**EXERCISE INSTRUCTIONS:**
a - According to the episode article, how many viewers did the two-hour series premiere draw in the United States?
b - Reproduce the episode article between "Episode chronology" and "drama Falling Skies.", inclusive, changing "science fiction" to "post-apocalyptic".
c - Does the episode article agree with each statement? (i) The episode first aired together with the second episode. (ii) Weaver gives Tom ten fighters for the return trip for food. (iii) Tom destroys the Mech with C-4.

--- PASSAGE Enclosed Below ---

- Tom Mason (Noah Wyle) is made second-in-command of the 2nd Mass, a group of soldiers and civilians.
- Episode no.: Season 1 Episode 1
- Directed by: Carl Franklin
- Written by: Robert Rodat
- Production code: 101
- Original air date: June 19, 2011

Guest appearances
- Bruce Gray as Uncle Scott; Dale Dye as Col. Porter; Martin Roach as Mike;

Episode chronology
| ← Previous — | Next → "The Armory" |
- Falling Skies season 1

= Live and Learn (Falling Skies) =

"Live and Learn" is the first episode of the first season and the series premiere of the TNT science fiction drama Falling Skies.
The episode was written by series creator and executive producer Robert Rodat and directed by Carl Franklin. The episode first aired in the United States on June 19, 2011, alongside the second episode.

Six months after an extraterrestrial invasion, history professor Tom Mason is made second-in-command of the 2nd Mass, a group of soldiers and civilians. Weaver, 2nd Mass' commanding officer, sends Tom, Hal and a small group of soldiers on a mission for supplies for the rest of the troop. While on the mission, Hal catches a glimpse of his missing brother Ben, who has been enslaved by the aliens.

In the United States, the two-hour series premiere achieved a viewership of 5.91 million, making it the most-watched series premiere of 2011. The episode received a Nielsen rating of 2.0 in the 18–49 demographic, translating to 2.6 million viewers.

== Plot ==
Six months ago, Earth was invaded by aliens called the Skitters, disabling most electronics with a EMP blast followed by destroying all the military bases and major cities around the world before Skitters abduct kids and infuse them with harnesses.

Tom Mason and his eldest son, Hal, look for food but are ambushed by robotic "Mechs." They are forced to retreat with Captain Weaver as an airship launches a nuke that destroys most of Boston.

After regrouping in their base, Tom is then called by Col. Porter for a meeting. Porter discusses his plan to leave the city and break off into smaller groups because the alien airships can detect larger group of humans. He puts Weaver in charge of the 2nd Mass and Tom as his second-in-command.

The following day, the fighters and civilians begin to move. They search for food in stores but find none. Weaver tells Tom that they can't go back looking for more food as the numbers are too large. Tom volunteers to go back, and Weaver gives him six fighters, including his son Hal and his girlfriend, Karen. While Hal and Karen take point to search for aliens, Hal sees a platoon of harnessed kids with them, including his younger brother, Ben. He and Karen immediately return to tell his father; yet Tom insists that they stick with the mission.

The group finds a supply store with food and scouts the area for aliens. Finding none, they load the food into the truck. As they are loading the food, the group is ambushed by a Skitter and a Mech. Tom destroys the Mech with C-4 before the group kills the Skitter.

The six fighters return and Tom informs Weaver of their success. He then tells Weaver that he and Hal must go looking for Ben. Weaver declines and says they must raid an armory for weapons and ammunition. Regardless, Tom vows that after they take the armory, they will go and find his son.

--- End of Enclosed PASSAGE ---
--- GIVEN INFORMATION Enclosed Below ---

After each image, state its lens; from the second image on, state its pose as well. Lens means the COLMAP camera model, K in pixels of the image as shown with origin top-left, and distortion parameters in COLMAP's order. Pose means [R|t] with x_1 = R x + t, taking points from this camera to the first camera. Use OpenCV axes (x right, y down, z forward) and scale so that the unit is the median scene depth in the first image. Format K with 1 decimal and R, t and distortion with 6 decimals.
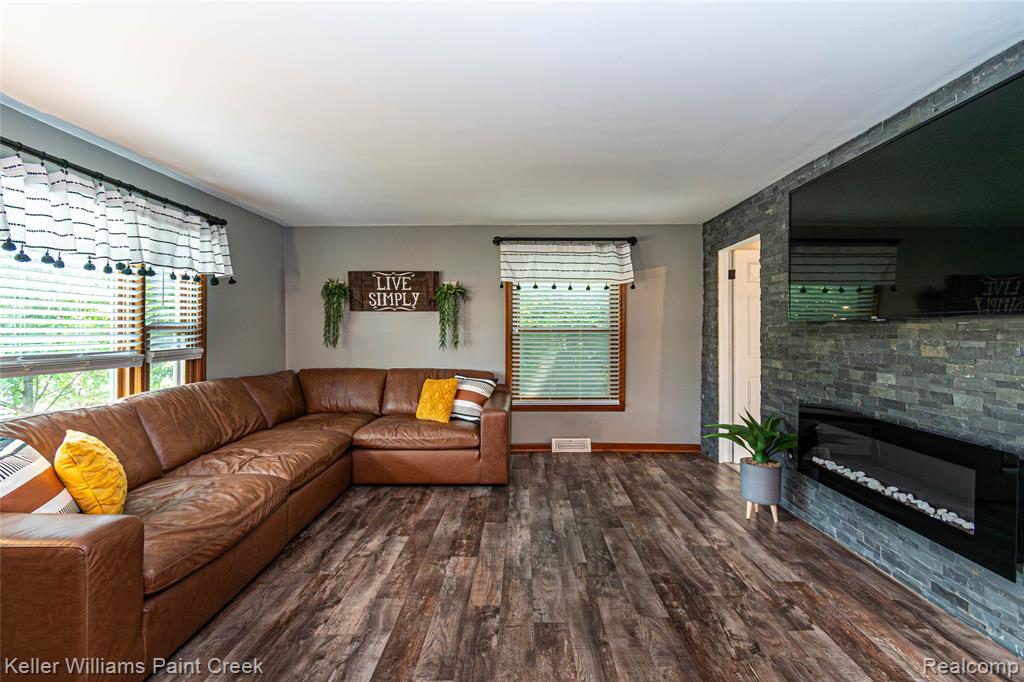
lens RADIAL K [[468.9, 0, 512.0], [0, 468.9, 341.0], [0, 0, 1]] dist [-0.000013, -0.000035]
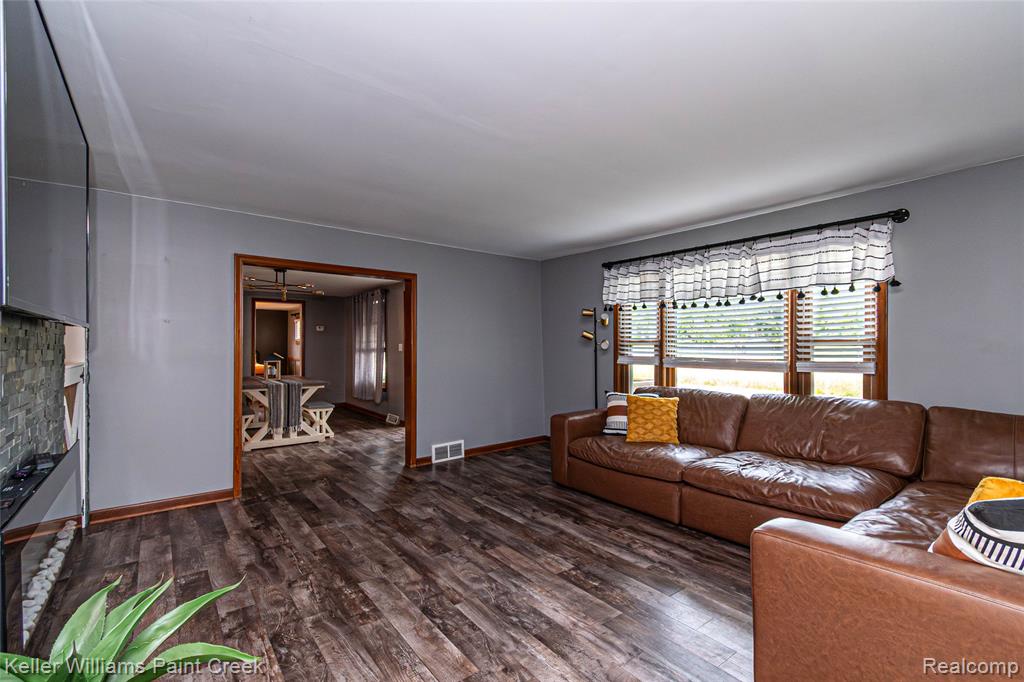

--- End of Enclosed GIVEN INFORMATION ---

**RESPONSES TO THE TASKS:**
a - 5.91 million

b -
Episode chronology
| ← Previous — | Next → "The Armory" |
- Falling Skies season 1

= Live and Learn (Falling Skies) =

"Live and Learn" is the first episode of the first season and the series premiere of the TNT post-apocalyptic drama Falling Skies.

c -
(i) Yes: "The episode first aired in the United States on June 19, 2011, alongside the second episode."
(ii) No: "Weaver gives him six fighters, including his son Hal and his girlfriend, Karen."
(iii) Yes: "Tom destroys the Mech with C-4 before the group kills the Skitter."